The XX Factor

Drag Me to Hell’s Heroine is Punished for Being Born Poor

Dana, on your recommendation, I saw the scream-filled, sharply funny Drag Me to Hell this weekend, and I didn’t think the protagonist was punished for being a striving woman. I thought she was punished for trying to raise up from her humble farm girl origins. (Spoilers ahead!)

As you said earlier, the heroine is Christine Brown (Alison Lohman), a lithe blonde with an exceptionally innocent face. She is a former fat farm girl with an alcoholic mother and a dead father, who is trying as hard as she can to distance herself from her upbringing by getting promoted at the bank and dating a wealthy, upper-class boyfriend, Clay (Justin Long). She is cursed by Mrs. Ganush, an ancient, decrepit gypsy who becomes infuriated when Christine will not extend the bank loan on her home.

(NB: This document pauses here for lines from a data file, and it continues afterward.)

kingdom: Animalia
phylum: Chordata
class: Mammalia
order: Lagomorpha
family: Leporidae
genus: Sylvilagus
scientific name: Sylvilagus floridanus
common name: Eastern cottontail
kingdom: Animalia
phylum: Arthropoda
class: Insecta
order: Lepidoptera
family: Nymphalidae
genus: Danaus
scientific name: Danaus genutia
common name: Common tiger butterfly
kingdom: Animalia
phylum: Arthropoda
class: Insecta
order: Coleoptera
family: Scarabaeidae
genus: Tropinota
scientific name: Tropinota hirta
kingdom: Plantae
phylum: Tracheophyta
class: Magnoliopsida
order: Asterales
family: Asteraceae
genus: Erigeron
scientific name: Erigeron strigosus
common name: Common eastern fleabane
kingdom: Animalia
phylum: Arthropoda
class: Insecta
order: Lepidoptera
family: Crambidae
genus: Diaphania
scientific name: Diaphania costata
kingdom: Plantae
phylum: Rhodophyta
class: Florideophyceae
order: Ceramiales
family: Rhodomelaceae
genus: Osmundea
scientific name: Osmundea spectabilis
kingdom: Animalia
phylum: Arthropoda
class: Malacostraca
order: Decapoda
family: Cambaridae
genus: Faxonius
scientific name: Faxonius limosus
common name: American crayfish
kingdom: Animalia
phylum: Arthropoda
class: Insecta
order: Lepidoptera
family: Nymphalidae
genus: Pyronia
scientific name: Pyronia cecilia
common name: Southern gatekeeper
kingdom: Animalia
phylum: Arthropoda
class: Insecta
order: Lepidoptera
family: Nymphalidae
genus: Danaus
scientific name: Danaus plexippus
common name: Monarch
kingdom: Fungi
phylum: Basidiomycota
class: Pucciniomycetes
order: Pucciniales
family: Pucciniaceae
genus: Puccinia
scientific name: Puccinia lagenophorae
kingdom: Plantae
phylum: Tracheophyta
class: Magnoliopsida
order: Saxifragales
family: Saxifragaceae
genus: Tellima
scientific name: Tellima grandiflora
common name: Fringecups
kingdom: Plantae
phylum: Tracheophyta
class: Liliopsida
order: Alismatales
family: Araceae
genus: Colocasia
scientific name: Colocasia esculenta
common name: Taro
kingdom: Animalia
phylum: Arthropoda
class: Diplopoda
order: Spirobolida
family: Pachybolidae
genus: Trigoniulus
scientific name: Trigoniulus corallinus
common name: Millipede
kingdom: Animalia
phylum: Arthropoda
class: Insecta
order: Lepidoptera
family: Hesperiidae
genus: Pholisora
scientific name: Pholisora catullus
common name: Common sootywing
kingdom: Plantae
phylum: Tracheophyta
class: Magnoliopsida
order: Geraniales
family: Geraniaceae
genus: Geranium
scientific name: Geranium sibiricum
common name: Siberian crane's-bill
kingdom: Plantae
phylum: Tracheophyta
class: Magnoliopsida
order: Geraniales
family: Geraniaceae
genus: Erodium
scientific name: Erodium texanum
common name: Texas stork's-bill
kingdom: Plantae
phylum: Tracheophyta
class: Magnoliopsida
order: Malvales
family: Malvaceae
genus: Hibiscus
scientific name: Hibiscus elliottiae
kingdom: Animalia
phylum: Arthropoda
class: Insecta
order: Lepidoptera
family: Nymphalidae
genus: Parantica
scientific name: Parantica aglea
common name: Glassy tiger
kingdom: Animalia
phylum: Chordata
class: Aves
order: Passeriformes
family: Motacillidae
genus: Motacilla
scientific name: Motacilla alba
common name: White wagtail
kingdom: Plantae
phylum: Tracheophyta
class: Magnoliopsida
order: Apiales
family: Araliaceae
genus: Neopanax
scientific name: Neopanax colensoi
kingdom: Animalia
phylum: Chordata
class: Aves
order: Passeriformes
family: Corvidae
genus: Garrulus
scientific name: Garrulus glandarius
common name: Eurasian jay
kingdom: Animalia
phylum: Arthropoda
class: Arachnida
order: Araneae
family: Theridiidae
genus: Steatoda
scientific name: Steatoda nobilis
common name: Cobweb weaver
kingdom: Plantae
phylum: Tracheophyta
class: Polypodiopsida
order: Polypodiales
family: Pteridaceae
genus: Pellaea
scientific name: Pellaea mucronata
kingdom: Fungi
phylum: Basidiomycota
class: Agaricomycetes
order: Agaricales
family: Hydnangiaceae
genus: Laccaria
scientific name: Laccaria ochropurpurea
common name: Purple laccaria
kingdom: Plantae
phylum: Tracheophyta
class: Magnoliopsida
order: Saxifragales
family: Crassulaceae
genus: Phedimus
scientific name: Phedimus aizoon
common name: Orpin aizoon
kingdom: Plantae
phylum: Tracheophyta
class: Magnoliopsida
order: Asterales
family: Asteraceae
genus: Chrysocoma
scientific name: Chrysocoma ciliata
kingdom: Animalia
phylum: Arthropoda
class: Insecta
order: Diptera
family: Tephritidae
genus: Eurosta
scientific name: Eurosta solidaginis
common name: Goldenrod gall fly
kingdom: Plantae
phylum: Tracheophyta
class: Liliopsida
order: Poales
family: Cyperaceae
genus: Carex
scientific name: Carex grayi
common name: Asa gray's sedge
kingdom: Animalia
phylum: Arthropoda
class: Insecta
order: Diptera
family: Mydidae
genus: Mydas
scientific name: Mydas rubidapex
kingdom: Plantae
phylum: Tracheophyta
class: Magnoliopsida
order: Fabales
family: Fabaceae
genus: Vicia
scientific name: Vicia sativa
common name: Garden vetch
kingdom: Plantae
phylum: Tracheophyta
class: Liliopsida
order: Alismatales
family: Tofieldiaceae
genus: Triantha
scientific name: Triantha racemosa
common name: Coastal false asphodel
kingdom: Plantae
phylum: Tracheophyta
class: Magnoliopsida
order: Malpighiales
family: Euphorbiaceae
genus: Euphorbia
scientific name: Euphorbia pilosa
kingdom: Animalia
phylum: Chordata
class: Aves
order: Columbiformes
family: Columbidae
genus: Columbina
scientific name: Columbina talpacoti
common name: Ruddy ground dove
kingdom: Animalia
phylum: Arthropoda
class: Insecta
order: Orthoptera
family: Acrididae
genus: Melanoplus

While one could read the movie as punishing Christine “for choosing to prioritize her job over human relationships (i.e., for not being ‘nice’ to the old woman),” as you astutely noticed, Dana, another reading could be that Christine is damned to hell because she doesn’t know her socio-economic place in the world. She barely speaks to her mother; she used to be fat and is clearly upset by her former physical imperfections; she wants to be more educated and is very ambitious. For these transgressions, her soul is eventually eaten by demons. Mrs. Ganush is a poverty stricken crone with a creepy yellow jalopy. When she tries to save her house from foreclosure, and resorts to begging, she is rebuffed by Christine, and dies shortly after cursing the heroine to hell.

The one wealthy character, Christine’s boyfriend Clay, is unscathed by the curse (well, except for his girlfriend getting damned to hell and all). In fact, it’s his money that even gives Christine a chance to beat the devil-he gives her $10,000 to pay a medium who has the potential to banish the demon forever. At the end of the movie, he and Christine are en route to his family’s cabin in Santa Barbara, when she realizes she made a fatal mistake and demons suck her down to Hades. The last image of the film is Clay standing on the platform of the train station, with tears in his eyes. But, the Santa Barbara cabin is still intact, as is his soul.